Closed VityaSchel closed 2 years ago
Closing because I found a solution: replace emojis before parsing with any regular three chars, then send to telegram this text but with replaced three chars to emoji:
const originalText = 'Hello&!M<b>world</b>'
function convertHTMLToEntities(root, element = root) {
let entities = []
for(let child of element.childNodes) {
if(child.constructor.name === 'HTMLElement') {
const difference = start => {
const htmlBeforeStart = root.outerHTML.substring(0, start+1)

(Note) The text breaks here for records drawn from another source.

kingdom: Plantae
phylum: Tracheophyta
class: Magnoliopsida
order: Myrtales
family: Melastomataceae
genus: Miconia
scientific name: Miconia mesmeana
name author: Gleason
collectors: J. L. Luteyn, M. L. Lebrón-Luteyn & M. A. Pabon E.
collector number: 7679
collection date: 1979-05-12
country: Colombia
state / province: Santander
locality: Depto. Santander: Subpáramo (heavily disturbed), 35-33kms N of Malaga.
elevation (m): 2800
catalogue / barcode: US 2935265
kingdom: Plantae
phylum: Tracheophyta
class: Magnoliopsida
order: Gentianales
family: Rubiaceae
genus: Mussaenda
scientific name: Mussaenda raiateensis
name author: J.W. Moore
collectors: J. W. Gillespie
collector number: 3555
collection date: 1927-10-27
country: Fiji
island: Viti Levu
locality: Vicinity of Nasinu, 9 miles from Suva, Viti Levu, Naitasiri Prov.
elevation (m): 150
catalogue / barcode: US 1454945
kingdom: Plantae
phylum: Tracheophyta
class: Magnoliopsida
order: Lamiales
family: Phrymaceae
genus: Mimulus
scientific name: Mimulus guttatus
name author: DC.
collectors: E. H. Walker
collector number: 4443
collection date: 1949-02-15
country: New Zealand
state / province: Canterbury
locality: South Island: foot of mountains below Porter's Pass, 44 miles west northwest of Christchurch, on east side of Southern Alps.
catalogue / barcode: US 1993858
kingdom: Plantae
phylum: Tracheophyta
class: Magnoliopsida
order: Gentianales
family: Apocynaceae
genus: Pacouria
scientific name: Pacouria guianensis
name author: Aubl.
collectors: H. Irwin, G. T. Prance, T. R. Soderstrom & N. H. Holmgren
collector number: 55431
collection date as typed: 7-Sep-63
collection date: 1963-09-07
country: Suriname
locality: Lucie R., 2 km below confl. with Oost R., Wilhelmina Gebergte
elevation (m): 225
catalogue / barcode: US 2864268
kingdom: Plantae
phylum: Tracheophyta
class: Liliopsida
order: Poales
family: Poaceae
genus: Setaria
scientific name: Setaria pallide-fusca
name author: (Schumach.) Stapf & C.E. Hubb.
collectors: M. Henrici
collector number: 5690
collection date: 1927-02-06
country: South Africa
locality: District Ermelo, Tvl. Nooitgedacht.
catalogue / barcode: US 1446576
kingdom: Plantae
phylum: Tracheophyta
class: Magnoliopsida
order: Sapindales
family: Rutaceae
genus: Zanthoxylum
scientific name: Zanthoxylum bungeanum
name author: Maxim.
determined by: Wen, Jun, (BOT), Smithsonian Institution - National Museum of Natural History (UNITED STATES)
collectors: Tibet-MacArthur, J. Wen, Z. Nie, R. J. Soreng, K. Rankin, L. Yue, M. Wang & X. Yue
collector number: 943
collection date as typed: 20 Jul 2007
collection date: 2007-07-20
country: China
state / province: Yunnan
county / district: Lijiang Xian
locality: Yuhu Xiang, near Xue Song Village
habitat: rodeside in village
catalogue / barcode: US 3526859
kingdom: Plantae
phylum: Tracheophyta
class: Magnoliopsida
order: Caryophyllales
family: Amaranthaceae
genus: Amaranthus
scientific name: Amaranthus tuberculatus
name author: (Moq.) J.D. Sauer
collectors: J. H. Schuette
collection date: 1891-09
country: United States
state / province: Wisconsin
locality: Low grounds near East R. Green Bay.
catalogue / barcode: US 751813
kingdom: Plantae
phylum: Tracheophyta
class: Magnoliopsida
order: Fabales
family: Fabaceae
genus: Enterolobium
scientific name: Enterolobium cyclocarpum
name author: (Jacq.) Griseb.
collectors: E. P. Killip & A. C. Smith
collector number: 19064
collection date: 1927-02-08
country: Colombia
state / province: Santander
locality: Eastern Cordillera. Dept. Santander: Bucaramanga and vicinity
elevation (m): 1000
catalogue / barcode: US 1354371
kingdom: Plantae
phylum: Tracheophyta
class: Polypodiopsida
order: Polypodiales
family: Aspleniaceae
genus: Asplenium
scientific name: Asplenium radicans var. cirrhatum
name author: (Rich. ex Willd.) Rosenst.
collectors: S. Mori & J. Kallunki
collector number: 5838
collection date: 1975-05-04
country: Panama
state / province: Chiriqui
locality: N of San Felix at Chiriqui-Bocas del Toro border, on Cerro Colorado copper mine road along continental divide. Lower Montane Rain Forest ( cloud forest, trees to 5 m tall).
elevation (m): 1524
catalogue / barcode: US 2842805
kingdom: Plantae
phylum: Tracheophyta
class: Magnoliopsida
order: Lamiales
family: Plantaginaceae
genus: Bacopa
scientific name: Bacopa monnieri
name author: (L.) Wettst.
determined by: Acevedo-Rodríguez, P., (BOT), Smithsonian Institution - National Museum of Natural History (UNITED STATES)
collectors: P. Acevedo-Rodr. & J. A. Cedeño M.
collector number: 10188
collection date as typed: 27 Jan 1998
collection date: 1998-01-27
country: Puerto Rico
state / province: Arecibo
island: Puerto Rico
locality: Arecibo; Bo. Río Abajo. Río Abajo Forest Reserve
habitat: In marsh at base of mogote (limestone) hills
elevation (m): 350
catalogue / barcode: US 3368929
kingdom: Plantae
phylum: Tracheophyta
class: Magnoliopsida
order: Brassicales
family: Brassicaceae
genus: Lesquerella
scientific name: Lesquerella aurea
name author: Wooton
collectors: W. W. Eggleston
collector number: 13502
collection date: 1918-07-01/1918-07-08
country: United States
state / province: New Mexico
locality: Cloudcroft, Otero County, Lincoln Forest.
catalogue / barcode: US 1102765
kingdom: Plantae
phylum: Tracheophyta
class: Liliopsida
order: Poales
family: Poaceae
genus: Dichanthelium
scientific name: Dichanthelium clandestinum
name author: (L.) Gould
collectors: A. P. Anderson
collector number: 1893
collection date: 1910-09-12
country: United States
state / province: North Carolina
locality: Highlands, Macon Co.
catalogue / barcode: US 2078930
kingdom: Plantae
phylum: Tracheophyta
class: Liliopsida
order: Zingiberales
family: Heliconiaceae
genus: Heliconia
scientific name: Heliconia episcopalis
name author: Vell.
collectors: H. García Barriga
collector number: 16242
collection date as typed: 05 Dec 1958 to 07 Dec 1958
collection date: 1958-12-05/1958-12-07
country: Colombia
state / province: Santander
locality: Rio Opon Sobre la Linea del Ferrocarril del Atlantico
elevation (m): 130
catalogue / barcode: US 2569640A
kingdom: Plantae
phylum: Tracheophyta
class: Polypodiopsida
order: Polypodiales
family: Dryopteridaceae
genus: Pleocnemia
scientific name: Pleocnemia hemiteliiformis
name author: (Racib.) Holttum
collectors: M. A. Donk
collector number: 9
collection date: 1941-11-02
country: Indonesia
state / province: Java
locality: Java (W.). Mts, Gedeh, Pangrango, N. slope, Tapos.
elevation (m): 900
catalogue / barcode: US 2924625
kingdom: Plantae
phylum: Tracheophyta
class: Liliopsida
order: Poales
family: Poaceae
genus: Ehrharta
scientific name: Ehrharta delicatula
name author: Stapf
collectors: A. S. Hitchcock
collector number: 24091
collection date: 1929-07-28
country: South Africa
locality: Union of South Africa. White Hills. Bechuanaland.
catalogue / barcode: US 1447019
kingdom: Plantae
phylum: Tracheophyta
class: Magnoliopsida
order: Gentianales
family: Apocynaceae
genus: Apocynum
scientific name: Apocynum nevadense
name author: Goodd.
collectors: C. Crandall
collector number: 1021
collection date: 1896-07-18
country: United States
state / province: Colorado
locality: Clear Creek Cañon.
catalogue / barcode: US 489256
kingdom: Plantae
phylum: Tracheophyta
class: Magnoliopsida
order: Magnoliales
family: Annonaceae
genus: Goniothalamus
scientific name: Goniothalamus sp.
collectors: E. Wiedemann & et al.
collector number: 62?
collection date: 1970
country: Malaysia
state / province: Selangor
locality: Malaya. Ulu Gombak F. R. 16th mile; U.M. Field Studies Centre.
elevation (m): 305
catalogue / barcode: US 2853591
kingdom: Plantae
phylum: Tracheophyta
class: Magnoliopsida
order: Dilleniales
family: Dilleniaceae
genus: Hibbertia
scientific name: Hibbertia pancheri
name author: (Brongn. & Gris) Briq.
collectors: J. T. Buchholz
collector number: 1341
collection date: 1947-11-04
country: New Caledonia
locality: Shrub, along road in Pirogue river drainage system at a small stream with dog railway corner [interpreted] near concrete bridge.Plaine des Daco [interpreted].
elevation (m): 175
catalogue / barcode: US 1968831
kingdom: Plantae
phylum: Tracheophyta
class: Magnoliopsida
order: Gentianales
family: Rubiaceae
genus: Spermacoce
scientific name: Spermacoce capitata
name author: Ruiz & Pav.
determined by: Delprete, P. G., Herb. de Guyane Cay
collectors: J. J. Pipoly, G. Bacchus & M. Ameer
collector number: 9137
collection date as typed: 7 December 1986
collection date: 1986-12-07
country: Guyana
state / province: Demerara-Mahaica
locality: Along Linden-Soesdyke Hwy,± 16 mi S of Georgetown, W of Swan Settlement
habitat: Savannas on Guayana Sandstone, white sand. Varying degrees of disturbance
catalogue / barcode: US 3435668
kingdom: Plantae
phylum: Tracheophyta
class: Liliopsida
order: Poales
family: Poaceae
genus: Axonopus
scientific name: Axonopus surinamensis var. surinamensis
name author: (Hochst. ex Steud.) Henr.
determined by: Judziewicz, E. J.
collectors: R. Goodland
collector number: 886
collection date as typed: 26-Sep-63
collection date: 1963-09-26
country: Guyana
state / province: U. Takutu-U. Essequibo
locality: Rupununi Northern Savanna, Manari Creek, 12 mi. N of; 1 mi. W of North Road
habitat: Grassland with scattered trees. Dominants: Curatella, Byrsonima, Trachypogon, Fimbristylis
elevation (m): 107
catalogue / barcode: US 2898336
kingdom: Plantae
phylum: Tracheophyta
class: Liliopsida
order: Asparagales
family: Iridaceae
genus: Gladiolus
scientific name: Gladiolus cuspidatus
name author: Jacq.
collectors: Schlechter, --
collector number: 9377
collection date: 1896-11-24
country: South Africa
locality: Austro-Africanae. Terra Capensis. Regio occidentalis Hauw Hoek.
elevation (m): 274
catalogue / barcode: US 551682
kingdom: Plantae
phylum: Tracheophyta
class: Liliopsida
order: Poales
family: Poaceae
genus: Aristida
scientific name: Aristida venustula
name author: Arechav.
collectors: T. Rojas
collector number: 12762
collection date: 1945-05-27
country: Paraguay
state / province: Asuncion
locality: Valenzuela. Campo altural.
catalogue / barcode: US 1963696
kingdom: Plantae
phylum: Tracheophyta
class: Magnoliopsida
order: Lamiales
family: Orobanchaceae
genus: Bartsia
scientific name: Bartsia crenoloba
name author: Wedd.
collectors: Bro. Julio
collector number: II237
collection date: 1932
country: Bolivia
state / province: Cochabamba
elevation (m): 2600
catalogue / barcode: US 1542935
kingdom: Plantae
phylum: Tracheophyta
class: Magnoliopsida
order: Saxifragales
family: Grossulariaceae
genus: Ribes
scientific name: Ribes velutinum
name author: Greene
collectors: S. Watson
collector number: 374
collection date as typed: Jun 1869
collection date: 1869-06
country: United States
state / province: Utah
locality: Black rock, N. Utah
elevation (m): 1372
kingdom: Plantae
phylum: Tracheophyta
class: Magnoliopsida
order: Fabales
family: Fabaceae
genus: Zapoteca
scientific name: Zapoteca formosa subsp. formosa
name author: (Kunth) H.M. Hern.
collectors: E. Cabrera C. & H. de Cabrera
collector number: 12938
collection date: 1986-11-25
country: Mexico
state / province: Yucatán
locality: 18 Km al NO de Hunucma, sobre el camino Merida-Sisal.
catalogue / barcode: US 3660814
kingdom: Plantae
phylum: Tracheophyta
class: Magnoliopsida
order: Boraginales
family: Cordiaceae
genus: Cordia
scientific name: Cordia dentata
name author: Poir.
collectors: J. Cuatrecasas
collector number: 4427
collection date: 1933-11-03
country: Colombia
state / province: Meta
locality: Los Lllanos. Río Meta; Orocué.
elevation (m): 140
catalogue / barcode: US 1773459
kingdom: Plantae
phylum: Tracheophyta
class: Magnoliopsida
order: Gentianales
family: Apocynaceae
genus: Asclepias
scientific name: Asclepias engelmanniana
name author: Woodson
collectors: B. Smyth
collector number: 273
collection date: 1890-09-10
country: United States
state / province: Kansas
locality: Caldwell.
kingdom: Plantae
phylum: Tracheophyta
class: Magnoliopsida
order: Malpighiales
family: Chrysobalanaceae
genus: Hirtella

return htmlBeforeStart.length - stripHtml(htmlBeforeStart).result.length
}
entities.push({
_: entitiesMapping[child.rawTagName],
offset: child.range[0] - difference(child.range[0]),
length: child.innerText.length,
...(child.rawTagName === 'a' && { url: child.getAttribute('href') })
})
if(child.childNodes) entities.push(...convertHTMLToEntities(root, child))
}
}
return entities
}
const parsedText = parse(text)
const entities = convertHTMLToEntities(parsedText)
const textToSend = parsedText.innerText.replaceAll('&!M', '🌚')
Hello, I'm using this parser for Telegram MTProto entity tags and Telegram requires offset and length for each entity tag (such as boldness or underscore text), however emojis are counted as two chars in Telegram because I suppose they count code units instead of actual chars. How can I count emojis as two chars?